** AIM OF THE EXERCISE **
Retype the data in its entirety, with no word changed.

** RAW DATA **
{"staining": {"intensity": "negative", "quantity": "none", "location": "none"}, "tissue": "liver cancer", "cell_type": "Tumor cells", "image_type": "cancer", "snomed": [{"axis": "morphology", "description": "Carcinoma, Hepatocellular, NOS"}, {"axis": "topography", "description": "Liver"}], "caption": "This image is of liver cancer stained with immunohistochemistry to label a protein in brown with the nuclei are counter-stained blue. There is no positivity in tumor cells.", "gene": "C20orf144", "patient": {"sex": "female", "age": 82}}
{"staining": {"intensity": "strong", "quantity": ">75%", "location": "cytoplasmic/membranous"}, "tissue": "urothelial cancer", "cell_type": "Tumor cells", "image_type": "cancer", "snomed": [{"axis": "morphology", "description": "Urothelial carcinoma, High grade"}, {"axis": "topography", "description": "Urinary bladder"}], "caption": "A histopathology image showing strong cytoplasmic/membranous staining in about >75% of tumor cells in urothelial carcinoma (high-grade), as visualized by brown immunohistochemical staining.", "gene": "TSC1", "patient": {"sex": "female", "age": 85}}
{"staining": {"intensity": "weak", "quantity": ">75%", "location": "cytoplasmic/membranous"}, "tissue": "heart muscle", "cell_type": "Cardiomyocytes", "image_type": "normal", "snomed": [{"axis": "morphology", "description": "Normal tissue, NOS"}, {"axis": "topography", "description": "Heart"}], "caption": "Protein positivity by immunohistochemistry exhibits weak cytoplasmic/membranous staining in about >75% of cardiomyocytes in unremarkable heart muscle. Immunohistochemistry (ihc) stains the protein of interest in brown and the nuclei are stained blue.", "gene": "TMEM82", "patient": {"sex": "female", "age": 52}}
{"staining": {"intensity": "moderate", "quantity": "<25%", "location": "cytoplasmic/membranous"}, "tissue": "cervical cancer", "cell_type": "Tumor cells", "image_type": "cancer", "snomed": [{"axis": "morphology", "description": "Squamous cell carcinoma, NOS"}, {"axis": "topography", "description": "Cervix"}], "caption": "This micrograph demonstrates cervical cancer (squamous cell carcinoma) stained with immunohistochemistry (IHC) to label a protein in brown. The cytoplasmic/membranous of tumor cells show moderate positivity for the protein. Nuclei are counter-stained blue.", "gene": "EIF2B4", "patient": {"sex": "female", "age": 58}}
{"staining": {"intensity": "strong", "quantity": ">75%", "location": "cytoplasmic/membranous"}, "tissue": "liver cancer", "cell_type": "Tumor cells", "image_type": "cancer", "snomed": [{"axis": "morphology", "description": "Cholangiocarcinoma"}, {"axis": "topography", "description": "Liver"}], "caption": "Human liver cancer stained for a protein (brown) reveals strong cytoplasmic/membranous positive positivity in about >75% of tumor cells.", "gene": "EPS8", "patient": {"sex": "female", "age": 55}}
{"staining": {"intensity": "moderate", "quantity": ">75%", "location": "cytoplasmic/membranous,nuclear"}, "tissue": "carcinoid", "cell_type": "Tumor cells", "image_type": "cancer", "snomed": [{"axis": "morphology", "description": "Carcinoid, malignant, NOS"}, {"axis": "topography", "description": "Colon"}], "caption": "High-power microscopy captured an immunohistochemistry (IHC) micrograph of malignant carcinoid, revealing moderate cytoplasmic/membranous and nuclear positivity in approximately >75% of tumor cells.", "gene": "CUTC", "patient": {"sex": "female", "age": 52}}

** YOUR RESPONSE **
{"staining": {"intensity": "negative", "quantity": "none", "location": "none"}, "tissue": "liver cancer", "cell_type": "Tumor cells", "image_type": "cancer", "snomed": [{"axis": "morphology", "description": "Carcinoma, Hepatocellular, NOS"}, {"axis": "topography", "description": "Liver"}], "caption": "This image is of liver cancer stained with immunohistochemistry to label a protein in brown with the nuclei are counter-stained blue. There is no positivity in tumor cells.", "gene": "C20orf144", "patient": {"sex": "female", "age": 82}}
{"staining": {"intensity": "strong", "quantity": ">75%", "location": "cytoplasmic/membranous"}, "tissue": "urothelial cancer", "cell_type": "Tumor cells", "image_type": "cancer", "snomed": [{"axis": "morphology", "description": "Urothelial carcinoma, High grade"}, {"axis": "topography", "description": "Urinary bladder"}], "caption": "A histopathology image showing strong cytoplasmic/membranous staining in about >75% of tumor cells in urothelial carcinoma (high-grade), as visualized by brown immunohistochemical staining.", "gene": "TSC1", "patient": {"sex": "female", "age": 85}}
{"staining": {"intensity": "weak", "quantity": ">75%", "location": "cytoplasmic/membranous"}, "tissue": "heart muscle", "cell_type": "Cardiomyocytes", "image_type": "normal", "snomed": [{"axis": "morphology", "description": "Normal tissue, NOS"}, {"axis": "topography", "description": "Heart"}], "caption": "Protein positivity by immunohistochemistry exhibits weak cytoplasmic/membranous staining in about >75% of cardiomyocytes in unremarkable heart muscle. Immunohistochemistry (ihc) stains the protein of interest in brown and the nuclei are stained blue.", "gene": "TMEM82", "patient": {"sex": "female", "age": 52}}
{"staining": {"intensity": "moderate", "quantity": "<25%", "location": "cytoplasmic/membranous"}, "tissue": "cervical cancer", "cell_type": "Tumor cells", "image_type": "cancer", "snomed": [{"axis": "morphology", "description": "Squamous cell carcinoma, NOS"}, {"axis": "topography", "description": "Cervix"}], "caption": "This micrograph demonstrates cervical cancer (squamous cell carcinoma) stained with immunohistochemistry (IHC) to label a protein in brown. The cytoplasmic/membranous of tumor cells show moderate positivity for the protein. Nuclei are counter-stained blue.", "gene": "EIF2B4", "patient": {"sex": "female", "age": 58}}
{"staining": {"intensity": "strong", "quantity": ">75%", "location": "cytoplasmic/membranous"}, "tissue": "liver cancer", "cell_type": "Tumor cells", "image_type": "cancer", "snomed": [{"axis": "morphology", "description": "Cholangiocarcinoma"}, {"axis": "topography", "description": "Liver"}], "caption": "Human liver cancer stained for a protein (brown) reveals strong cytoplasmic/membranous positive positivity in about >75% of tumor cells.", "gene": "EPS8", "patient": {"sex": "female", "age": 55}}
{"staining": {"intensity": "moderate", "quantity": ">75%", "location": "cytoplasmic/membranous,nuclear"}, "tissue": "carcinoid", "cell_type": "Tumor cells", "image_type": "cancer", "snomed": [{"axis": "morphology", "description": "Carcinoid, malignant, NOS"}, {"axis": "topography", "description": "Colon"}], "caption": "High-power microscopy captured an immunohistochemistry (IHC) micrograph of malignant carcinoid, revealing moderate cytoplasmic/membranous and nuclear positivity in approximately >75% of tumor cells.", "gene": "CUTC", "patient": {"sex": "female", "age": 52}}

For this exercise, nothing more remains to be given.